Machine Learning-as-a-Service, a pay-as-you-go business pattern, is widely accepted by third-party users and developers. However, the open inference APIs may be utilized by malicious customers to conduct model extraction attacks, i.e., attackers can replicate a cloud-based black-box model merely via querying malicious examples. Existing model extraction attacks mainly depend on the posterior knowledge (i.e., predictions of query samples) from Oracle. Thus, they either require high query overhead to simulate the decision boundary, or suffer from generalization errors and overfitting problems due to query budget limitations. To mitigate it, this work proposes an efficient model extraction attack based on prior knowledge for the first time.
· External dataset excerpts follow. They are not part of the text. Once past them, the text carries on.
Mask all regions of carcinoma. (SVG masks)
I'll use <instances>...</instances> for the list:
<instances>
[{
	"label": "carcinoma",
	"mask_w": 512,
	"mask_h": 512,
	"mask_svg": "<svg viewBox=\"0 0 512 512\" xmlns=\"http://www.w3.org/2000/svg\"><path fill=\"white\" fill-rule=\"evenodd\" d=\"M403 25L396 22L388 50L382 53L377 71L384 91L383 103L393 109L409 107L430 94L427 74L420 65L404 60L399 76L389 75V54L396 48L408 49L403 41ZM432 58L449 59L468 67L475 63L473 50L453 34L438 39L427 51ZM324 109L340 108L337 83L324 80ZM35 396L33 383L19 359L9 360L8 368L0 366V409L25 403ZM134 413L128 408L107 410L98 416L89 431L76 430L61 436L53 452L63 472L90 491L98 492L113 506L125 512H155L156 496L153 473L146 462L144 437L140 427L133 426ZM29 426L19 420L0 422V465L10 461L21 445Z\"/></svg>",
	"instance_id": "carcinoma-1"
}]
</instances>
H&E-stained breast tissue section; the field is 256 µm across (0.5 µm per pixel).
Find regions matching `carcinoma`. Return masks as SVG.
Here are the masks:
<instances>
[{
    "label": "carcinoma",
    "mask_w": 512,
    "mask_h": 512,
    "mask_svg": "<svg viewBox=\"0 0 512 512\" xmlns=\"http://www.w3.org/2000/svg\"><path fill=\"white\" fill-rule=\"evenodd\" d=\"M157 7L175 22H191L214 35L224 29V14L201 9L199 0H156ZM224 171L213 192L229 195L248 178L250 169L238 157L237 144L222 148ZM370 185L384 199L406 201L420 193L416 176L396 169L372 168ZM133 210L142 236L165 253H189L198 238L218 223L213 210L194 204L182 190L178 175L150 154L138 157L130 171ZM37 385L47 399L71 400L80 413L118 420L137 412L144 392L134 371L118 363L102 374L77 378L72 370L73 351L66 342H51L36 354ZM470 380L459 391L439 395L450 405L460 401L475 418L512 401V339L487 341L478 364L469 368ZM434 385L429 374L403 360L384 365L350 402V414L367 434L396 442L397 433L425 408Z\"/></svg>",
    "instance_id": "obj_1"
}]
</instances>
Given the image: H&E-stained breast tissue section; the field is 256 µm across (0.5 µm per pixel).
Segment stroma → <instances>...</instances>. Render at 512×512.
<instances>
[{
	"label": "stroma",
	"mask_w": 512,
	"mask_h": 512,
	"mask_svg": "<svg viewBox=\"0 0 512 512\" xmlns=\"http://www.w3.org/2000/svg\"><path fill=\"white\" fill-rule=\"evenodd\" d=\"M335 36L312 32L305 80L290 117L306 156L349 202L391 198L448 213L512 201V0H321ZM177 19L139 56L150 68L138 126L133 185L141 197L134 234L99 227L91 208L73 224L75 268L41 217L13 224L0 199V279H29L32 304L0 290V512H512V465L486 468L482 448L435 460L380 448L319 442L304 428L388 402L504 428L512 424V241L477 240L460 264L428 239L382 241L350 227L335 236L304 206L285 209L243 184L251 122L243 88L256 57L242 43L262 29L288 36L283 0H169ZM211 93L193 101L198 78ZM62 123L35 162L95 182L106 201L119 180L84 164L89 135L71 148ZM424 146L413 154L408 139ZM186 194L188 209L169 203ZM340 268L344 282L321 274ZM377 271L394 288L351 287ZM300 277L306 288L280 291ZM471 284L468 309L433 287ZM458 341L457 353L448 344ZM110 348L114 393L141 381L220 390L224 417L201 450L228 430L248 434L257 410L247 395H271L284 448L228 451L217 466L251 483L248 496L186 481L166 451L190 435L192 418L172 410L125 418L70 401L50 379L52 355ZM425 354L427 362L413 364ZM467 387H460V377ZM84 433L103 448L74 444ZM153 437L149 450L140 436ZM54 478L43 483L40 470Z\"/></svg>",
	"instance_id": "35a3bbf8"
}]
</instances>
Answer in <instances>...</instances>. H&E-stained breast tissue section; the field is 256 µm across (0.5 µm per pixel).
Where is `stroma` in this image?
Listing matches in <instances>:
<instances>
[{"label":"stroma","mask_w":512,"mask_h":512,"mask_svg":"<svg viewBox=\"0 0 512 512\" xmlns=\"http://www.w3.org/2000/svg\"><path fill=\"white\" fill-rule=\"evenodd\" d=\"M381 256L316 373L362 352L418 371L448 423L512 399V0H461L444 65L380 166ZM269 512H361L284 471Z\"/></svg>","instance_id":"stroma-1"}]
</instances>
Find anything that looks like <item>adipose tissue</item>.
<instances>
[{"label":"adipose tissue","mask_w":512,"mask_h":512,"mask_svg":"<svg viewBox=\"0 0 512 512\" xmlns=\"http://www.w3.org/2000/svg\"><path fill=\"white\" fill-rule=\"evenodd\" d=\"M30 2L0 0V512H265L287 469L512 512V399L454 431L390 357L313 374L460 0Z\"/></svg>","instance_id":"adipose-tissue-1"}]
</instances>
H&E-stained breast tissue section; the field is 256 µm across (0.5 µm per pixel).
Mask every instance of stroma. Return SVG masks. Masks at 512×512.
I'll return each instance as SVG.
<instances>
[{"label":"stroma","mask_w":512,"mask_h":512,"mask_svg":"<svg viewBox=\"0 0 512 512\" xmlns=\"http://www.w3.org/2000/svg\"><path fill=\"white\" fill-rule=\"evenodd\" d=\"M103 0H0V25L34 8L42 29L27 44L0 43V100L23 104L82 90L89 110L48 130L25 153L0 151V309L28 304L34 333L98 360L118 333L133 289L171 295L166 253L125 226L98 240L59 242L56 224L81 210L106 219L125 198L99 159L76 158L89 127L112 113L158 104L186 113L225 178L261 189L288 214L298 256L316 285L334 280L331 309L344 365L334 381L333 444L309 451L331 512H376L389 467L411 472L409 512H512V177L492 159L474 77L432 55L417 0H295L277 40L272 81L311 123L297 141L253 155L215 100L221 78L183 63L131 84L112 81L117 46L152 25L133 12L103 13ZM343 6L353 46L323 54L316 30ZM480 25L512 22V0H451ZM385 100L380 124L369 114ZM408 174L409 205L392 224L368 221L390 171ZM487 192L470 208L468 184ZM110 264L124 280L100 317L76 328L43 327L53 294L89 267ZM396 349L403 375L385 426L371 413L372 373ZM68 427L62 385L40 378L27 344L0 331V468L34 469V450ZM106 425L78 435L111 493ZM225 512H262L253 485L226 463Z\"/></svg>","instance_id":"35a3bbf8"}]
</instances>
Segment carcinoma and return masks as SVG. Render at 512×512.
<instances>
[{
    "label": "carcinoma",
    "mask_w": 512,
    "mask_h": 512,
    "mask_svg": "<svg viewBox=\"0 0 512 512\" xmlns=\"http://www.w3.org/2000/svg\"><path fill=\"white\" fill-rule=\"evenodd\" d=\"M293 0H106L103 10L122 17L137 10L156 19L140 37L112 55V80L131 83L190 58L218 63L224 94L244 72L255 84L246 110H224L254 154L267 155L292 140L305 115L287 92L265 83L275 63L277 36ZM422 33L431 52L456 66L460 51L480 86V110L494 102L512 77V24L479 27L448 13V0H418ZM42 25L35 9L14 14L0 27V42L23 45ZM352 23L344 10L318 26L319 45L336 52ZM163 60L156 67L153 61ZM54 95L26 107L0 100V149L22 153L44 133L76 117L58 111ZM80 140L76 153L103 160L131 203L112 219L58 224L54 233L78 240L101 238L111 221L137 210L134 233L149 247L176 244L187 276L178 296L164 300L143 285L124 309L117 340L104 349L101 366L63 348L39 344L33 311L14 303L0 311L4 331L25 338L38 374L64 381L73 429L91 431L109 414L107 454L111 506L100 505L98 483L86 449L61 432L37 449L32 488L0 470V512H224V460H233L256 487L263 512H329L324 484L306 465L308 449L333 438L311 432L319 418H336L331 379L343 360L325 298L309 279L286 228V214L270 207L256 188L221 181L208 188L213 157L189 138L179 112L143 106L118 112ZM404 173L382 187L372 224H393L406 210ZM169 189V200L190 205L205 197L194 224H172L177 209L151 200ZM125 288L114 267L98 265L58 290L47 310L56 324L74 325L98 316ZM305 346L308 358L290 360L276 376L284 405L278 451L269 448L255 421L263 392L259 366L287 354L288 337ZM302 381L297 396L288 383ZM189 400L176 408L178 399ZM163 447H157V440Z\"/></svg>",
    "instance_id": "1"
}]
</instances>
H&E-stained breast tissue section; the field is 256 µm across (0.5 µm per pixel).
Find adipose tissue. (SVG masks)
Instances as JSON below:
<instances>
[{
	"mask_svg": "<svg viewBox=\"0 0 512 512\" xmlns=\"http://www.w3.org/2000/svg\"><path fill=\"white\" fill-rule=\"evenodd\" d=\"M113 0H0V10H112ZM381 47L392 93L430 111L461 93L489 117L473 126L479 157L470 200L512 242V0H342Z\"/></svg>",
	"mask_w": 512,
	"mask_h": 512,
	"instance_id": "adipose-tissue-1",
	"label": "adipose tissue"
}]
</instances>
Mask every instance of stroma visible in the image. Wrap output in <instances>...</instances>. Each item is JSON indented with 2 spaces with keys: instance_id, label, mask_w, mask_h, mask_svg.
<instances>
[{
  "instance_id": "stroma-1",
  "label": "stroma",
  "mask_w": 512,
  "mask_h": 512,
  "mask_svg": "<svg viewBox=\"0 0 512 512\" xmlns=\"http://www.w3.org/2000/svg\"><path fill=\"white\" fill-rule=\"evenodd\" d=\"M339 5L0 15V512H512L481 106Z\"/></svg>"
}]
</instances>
The insight is that prior knowledge of unlabeled proxy datasets is conducive to the search for the decision boundary (e.g., informative samples). Specifically, we leverage self-supervised learning including autoencoder and contrastive learning to pre-compile the prior knowledge of the proxy dataset into the feature extractor of the substitute model. Then we adopt entropy to measure and sample the most informative examples to query the target model. Our design leverages both prior and posterior knowledge to extract the model and thus eliminates generalizability errors and overfitting problems. We conduct extensive experiments on open APIs like Traffic Recognition, Flower Recognition, Moderation Recognition, and NSFW Recognition from real-world platforms, Azure and Clarifai. The experimental results demonstrate the effectiveness and efficiency of our attack. For example, our attack achieves 95.1% fidelity with merely 1.8K queries (cost 2.16$) on the NSFW Recognition API. Also, the adversarial examples generated with our substitute model have better transferability than others, which reveals that our scheme is more conducive to downstream attacks.

翻译：机器学习即服务（Machine Learning-as-a-Service）作为一种按需付费的商业模式，已被第三方用户和开发者广泛接受。然而，开放的推理API可能被恶意用户利用进行模型提取攻击，即攻击者仅通过查询恶意样本就能复制基于云的黑盒模型。现有模型提取攻击主要依赖来自Oracle的后验知识（即查询样本的预测结果）。因此，这类方法要么需要高昂的查询开销来模拟决策边界，要么因查询预算限制而面临泛化误差和过拟合问题。为解决这一问题，本文首次提出一种基于先验知识的高效模型提取攻击。其核心思想在于：无标签代理数据集的先验知识有助于搜索决策边界（例如信息量丰富的样本）。具体而言，我们利用自监督学习（包括自编码器和对比学习）将代理数据集的先验知识预编译到替代模型的特征提取器中。随后采用熵值来度量并采样最具信息量的样本，以查询目标模型。我们的设计结合了先验知识与后验知识进行模型提取，从而消除了泛化误差和过拟合问题。我们在来自真实平台（Azure和Clarifai）的开放API（如流量识别、花卉识别、内容审核识别和NSFW识别）上开展了大量实验。实验结果表明了我们攻击的有效性和高效性。例如，在对NSFW识别API的攻击中，仅需1.8K次查询（成本2.16美元）即可达到95.1%的保真度。此外，基于我们的替代模型生成的对抗样本具有优于其他方法的可迁移性，这揭示了我们的方案更有利于下游攻击。